◆ Your instructions
Repeat the lines of the material below exactly, beginning at the one with "Овнам – стосунки, Рибам –" and stopping after the last.
Start of Material provided
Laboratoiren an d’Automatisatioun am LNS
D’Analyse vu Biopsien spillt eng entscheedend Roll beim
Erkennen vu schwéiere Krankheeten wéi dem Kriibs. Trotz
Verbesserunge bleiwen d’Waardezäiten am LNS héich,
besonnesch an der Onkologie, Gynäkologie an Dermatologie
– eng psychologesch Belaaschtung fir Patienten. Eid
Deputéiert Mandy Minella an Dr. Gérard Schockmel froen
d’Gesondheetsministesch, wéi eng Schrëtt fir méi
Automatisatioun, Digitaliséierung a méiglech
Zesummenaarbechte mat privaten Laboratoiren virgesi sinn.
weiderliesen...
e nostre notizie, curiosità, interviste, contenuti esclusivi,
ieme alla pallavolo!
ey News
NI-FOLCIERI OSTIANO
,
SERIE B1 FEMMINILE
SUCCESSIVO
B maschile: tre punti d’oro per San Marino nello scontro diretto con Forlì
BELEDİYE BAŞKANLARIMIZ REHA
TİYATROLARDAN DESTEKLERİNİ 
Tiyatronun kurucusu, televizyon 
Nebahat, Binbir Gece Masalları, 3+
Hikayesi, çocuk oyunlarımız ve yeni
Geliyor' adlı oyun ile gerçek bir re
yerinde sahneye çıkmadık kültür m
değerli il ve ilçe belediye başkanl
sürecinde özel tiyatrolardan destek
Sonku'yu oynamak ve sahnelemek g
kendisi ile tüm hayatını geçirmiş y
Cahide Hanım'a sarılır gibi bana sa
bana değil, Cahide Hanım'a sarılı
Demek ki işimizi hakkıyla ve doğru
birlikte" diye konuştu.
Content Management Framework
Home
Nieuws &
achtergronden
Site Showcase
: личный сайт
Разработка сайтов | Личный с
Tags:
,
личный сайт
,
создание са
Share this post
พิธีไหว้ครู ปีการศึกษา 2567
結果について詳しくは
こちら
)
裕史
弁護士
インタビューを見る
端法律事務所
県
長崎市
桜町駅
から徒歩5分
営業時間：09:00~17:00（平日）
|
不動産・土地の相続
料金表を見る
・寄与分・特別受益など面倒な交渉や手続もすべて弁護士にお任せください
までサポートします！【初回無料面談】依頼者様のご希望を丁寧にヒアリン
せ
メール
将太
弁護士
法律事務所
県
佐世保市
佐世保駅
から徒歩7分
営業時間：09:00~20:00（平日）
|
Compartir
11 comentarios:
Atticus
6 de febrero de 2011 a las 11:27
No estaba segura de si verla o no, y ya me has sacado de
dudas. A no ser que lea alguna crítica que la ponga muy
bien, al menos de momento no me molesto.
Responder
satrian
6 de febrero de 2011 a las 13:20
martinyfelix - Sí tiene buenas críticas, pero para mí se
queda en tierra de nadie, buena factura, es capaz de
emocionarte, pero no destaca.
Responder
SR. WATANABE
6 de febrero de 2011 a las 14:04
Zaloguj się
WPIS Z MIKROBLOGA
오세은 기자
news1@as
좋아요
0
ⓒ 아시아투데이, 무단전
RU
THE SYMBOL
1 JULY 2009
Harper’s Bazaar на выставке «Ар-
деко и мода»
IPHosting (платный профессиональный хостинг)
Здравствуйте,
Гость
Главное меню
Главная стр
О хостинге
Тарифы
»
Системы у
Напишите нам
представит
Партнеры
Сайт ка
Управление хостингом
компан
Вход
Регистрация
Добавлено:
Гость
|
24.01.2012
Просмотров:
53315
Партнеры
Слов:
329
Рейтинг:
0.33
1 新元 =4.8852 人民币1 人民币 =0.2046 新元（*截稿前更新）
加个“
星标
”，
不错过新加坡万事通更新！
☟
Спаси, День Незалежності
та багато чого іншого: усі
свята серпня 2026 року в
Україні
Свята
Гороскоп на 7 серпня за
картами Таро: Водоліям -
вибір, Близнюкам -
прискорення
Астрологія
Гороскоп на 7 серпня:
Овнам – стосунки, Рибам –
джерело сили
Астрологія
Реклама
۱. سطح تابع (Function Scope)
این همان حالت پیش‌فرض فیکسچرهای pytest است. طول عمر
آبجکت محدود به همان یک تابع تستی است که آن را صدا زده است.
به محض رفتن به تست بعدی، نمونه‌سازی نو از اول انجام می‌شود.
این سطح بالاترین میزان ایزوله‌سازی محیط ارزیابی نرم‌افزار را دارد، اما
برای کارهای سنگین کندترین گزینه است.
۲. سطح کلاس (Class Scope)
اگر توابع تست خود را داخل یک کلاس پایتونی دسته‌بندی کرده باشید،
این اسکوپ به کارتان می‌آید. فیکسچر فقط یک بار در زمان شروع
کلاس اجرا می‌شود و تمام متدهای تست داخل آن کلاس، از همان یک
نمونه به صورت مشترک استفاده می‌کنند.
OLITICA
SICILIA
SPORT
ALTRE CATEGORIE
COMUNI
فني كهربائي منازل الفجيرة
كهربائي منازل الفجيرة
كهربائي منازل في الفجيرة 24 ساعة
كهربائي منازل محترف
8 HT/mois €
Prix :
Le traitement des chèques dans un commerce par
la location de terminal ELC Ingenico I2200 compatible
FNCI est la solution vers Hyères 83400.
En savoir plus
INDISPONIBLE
End of Material provided
◆ Your response
Овнам – стосунки, Рибам –
джерело сили
Астрологія
Реклама
۱. سطح تابع (Function Scope)
این همان حالت پیش‌فرض فیکسچرهای pytest است. طول عمر
آبجکت محدود به همان یک تابع تستی است که آن را صدا زده است.
به محض رفتن به تست بعدی، نمونه‌سازی نو از اول انجام می‌شود.
این سطح بالاترین میزان ایزوله‌سازی محیط ارزیابی نرم‌افزار را دارد، اما
برای کارهای سنگین کندترین گزینه است.
۲. سطح کلاس (Class Scope)
اگر توابع تست خود را داخل یک کلاس پایتونی دسته‌بندی کرده باشید،
این اسکوپ به کارتان می‌آید. فیکسچر فقط یک بار در زمان شروع
کلاس اجرا می‌شود و تمام متدهای تست داخل آن کلاس، از همان یک
نمونه به صورت مشترک استفاده می‌کنند.
OLITICA
SICILIA
SPORT
ALTRE CATEGORIE
COMUNI
فني كهربائي منازل الفجيرة
كهربائي منازل الفجيرة
كهربائي منازل في الفجيرة 24 ساعة
كهربائي منازل محترف
8 HT/mois €
Prix :
Le traitement des chèques dans un commerce par
la location de terminal ELC Ingenico I2200 compatible
FNCI est la solution vers Hyères 83400.
En savoir plus
INDISPONIBLE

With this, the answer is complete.